If the same crowd goes back to the drawing board,
a second draft will not be an improvement.
There
is a remedy. Last year the independent auditor for
the State of Washington hired a team of experts to
assess the performance and policies of those
responsible for transportation in his state. The
findings were so devastating that a few weeks
later voters rejected a referendum for a tax
increase that would have wasted $18 billion on
sketchy transportation projects.
Sound
familiar? Didn’t area voters in a 2002
referendum reject higher transportation taxes in
Northern Virginia and Hampton Roads due to lack of
confidence in the wacky schemes promoted by public
officials? Yes they did, and that’s why the
legislature and governor excluded the
uncooperative electorate, bypassing a referendum
by establishing regional transportation
authorities composed of appointed, rather than
elected, participants. Voters should insist that
Virginia’s political establishment stand down
from renewed efforts at transportation
policy-making until a similar audit is conducted
in this state and its findings presented to the
people.
A
Virginia audit should take a careful look at the
institutional structure that oversees the
transportation, including the metropolitan
planning organizations (MPOs) and the regional
transportation commissions. Both layers of
bureaucracy are comprised of individuals with
limited expertise in transportation. Indeed, an absence
of transportation expertise appears to be a
prerequisite for appointment.
In
my community transport policy is governed by FAMPO,
a state bureaucracy working under the direction of
another state bureaucracy, the George Washington
Regional Commission. Most of the commissioners are
locally elected officials appointed by their
colleagues. In my district a politically active
mortician appointed to the state’s Commonwealth
Transportation Board had FAMPO authorize tax
dollars to build a replica slave ship for a
nonexistent museum. He has since left, but other
local commissioners want to use transportation
funds to leverage local taxpayer dollars for
costly corporate welfare projects favoring
influential developers. Is it any wonder that the
citizens, when asked, refuse to give these people
their tax dollars knowing full well they are not
competent to spend them?
With
an independent audit presumably exposing
Virginia’s manifest government failings, the
next step is to replace bureaucratic discretion
with quantitative performance measures related to
meaningful congestion relief, cost effective
mobility, safety, and infrastructure preservation.
Of course, none of these are listed as goals by my
local commission, although its affiliated MPO
favors “transportation choice,” as if
transportation had parallels with today’s
reproductive rights movement.
With
quantitative measures of performance in place,
public officials would be required to meet
explicit goals benefiting the motorists funding
the program, rather than the business community
that funds the politicians.

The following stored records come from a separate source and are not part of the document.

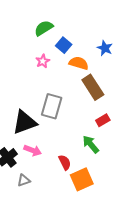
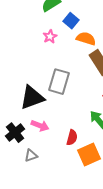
red semicircle: (65, 162) -> (72, 138), turned 42

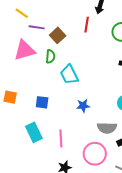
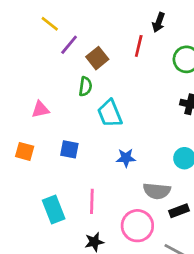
purple line: (37, 27) -> (69, 45), turned -63
pink triangle: (24, 50) -> (40, 109), moved, size x0.6
orange square: (10, 97) -> (25, 151), moved
cyan rectangle: (34, 132) -> (54, 209), moved

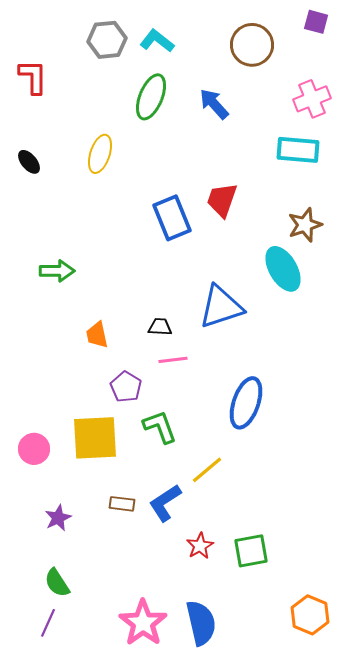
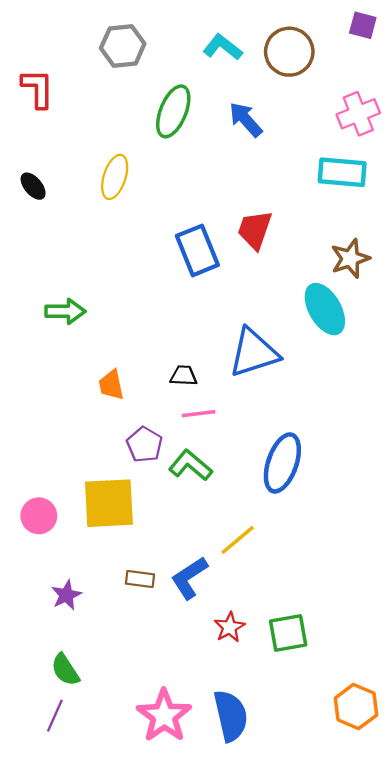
cyan L-shape: (157, 41) -> (223, 47), moved
green L-shape: (160, 427) -> (190, 465), moved, turned -30

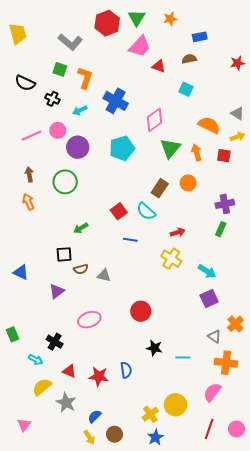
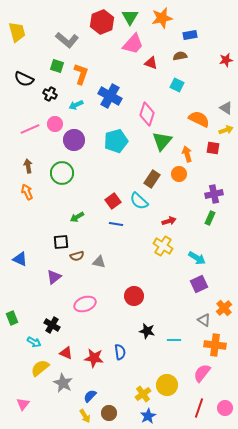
orange star: (170, 19) -> (162, 18), size x1.5
pink diamond: (154, 120) -> (147, 114), turned -35
orange arrow: (196, 152) -> (187, 154), moved
blue line: (130, 240) -> (116, 224), moved

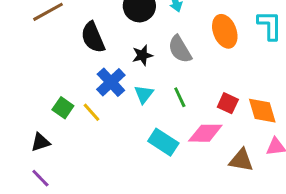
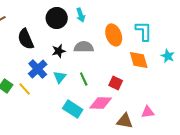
gray semicircle: (180, 49) -> (84, 47), turned 120
orange diamond: (262, 111) -> (139, 60), moved

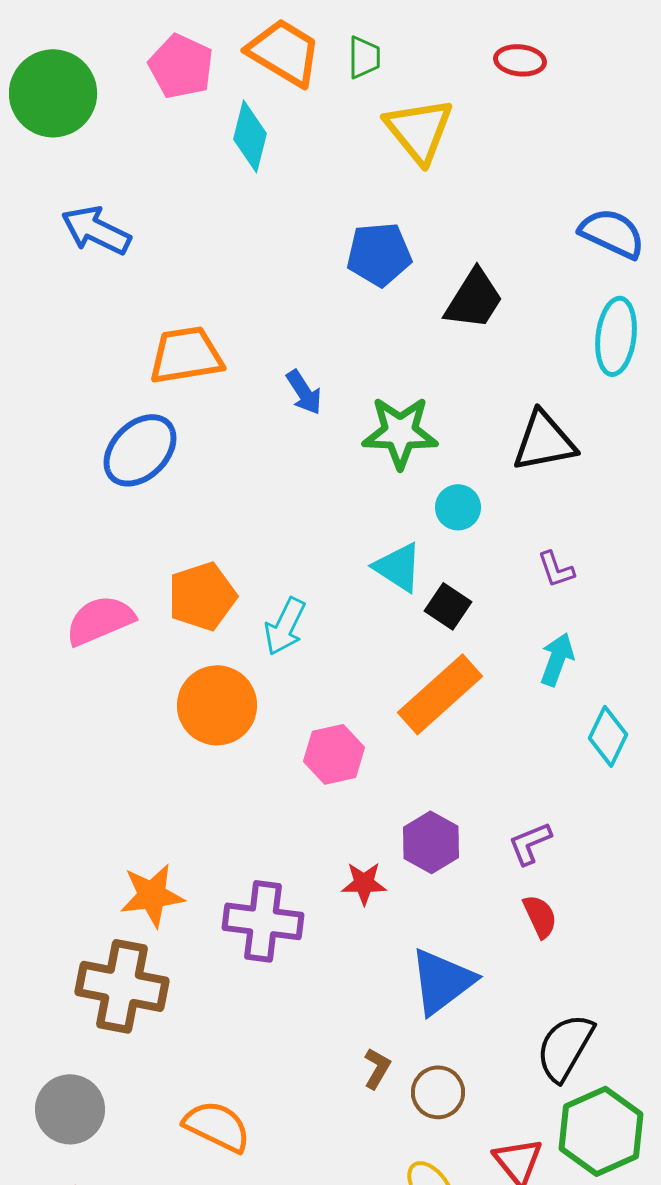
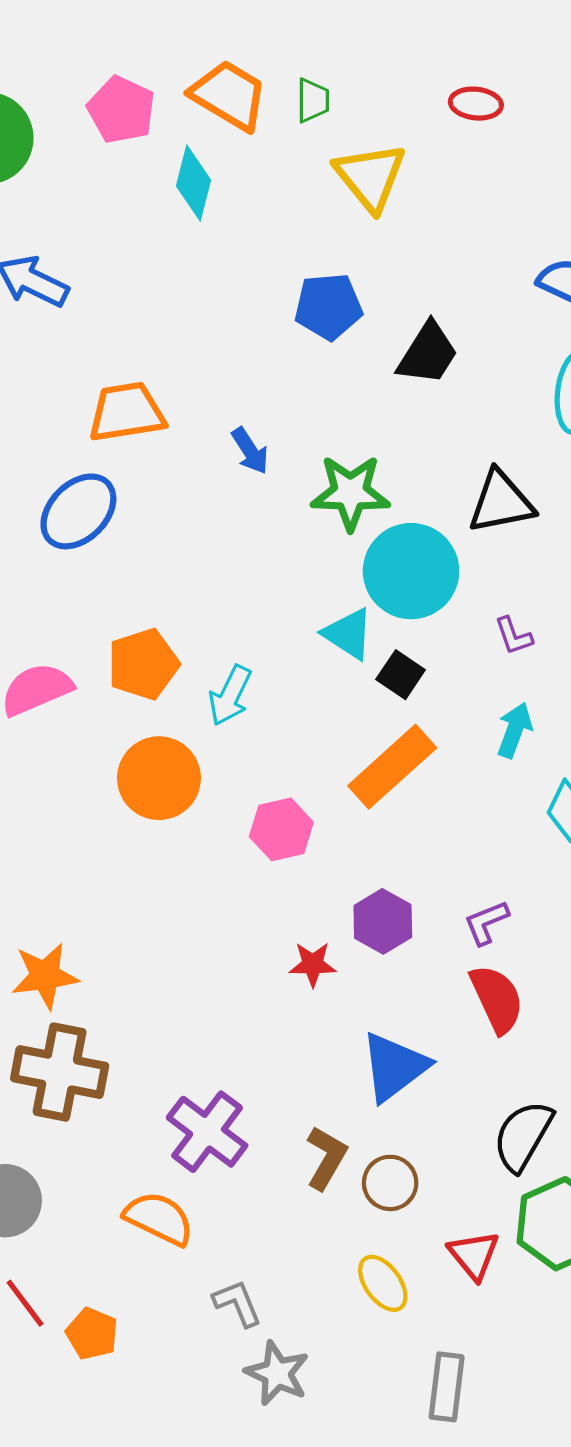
cyan circle: (458, 507) -> (411, 571), size x2.0
orange star: (152, 895) -> (45, 976), moved
red semicircle: (540, 916) -> (497, 999), size x1.5
purple cross: (263, 921) -> (207, 1132), moved, turned 30
brown L-shape: (377, 1068) -> (326, 1158), size x1.5

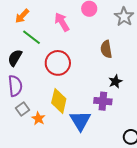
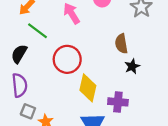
black star: (115, 81) -> (132, 66), moved
yellow diamond: (59, 101) -> (88, 88), moved
gray square: (23, 109) -> (28, 111), turned -32

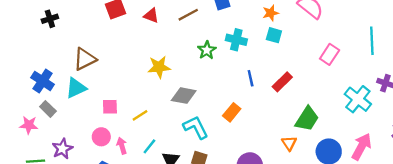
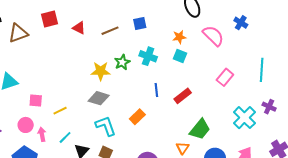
brown triangle: (85, 59) -> (18, 33), moved
yellow star: (159, 67) -> (101, 71), moved

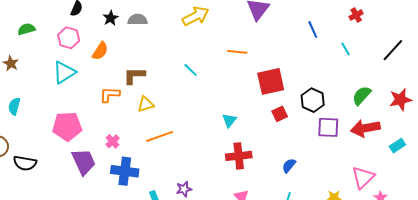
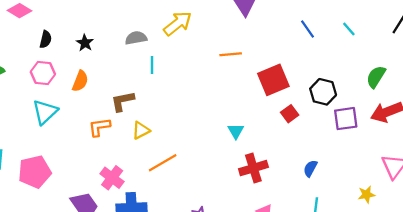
gray semicircle: (138, 20) -> (136, 38), moved
blue line: (313, 30) -> (308, 29), moved
cyan line: (191, 70) -> (152, 65), moved, turned 56
pink pentagon: (67, 126) -> (35, 172), moved
pink cross: (113, 141) -> (112, 178), size x1.5

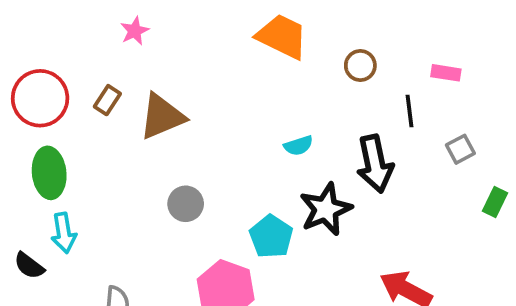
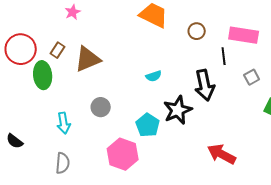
pink rectangle: (446, 73) -> (244, 35), size x1.8
cyan semicircle: (298, 146) -> (154, 76), moved
green ellipse: (49, 173) -> (43, 75), moved
cyan arrow: (64, 233) -> (64, 123), moved

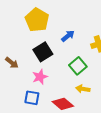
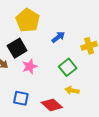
black square: (43, 52) -> (17, 48), moved
pink star: (40, 77) -> (30, 66), moved

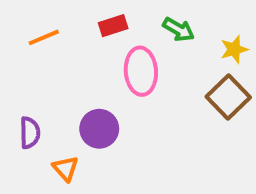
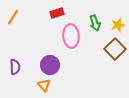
green arrow: (179, 30) -> (95, 23), moved, turned 42
orange line: (44, 37) -> (13, 17), moved, turned -35
orange triangle: (65, 168) -> (44, 85), moved

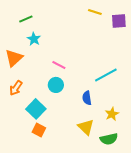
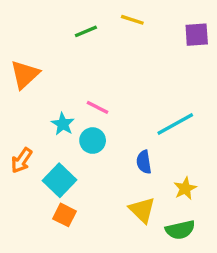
yellow line: (95, 12) -> (132, 20), moved
green line: (26, 19) -> (86, 31), moved
cyan star: (34, 39) -> (63, 124), moved
orange triangle: (14, 58) -> (25, 74), moved
orange arrow: (16, 88) -> (21, 160), moved

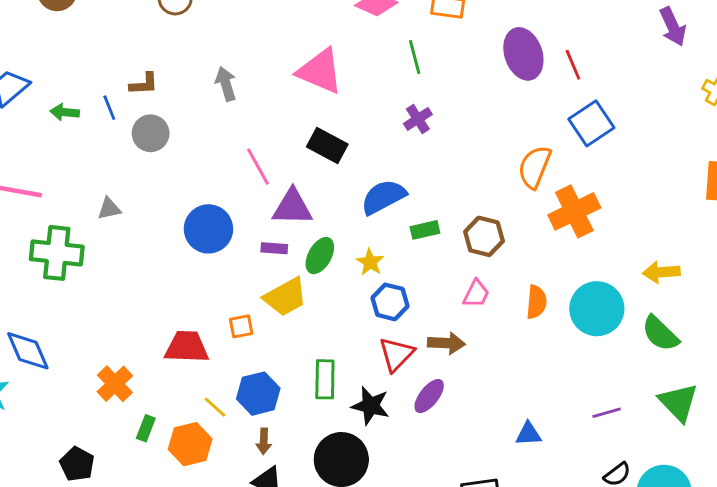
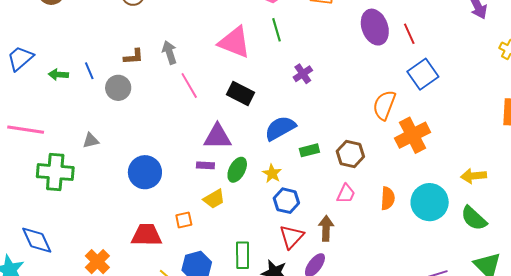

There might then be
some hope for Virginia. However, such relief will
only come if citizens ride herd on their elected
officials, reminding them daily who serves whom,
and pressing home the point that the desires of
narrow business interests often conflict with
those of the voters.
That
is the essence of the New American Revolution to
restore freedom and independence to ordinary
Virginians, and then to all Americans. While the
transportation legislation is a start, public
safety and public education should be next on the
agenda. Winning will require unremitting struggle,
with political combat every day, as voters
aggressively defend and retrieve their rights from
those privileged by government favor.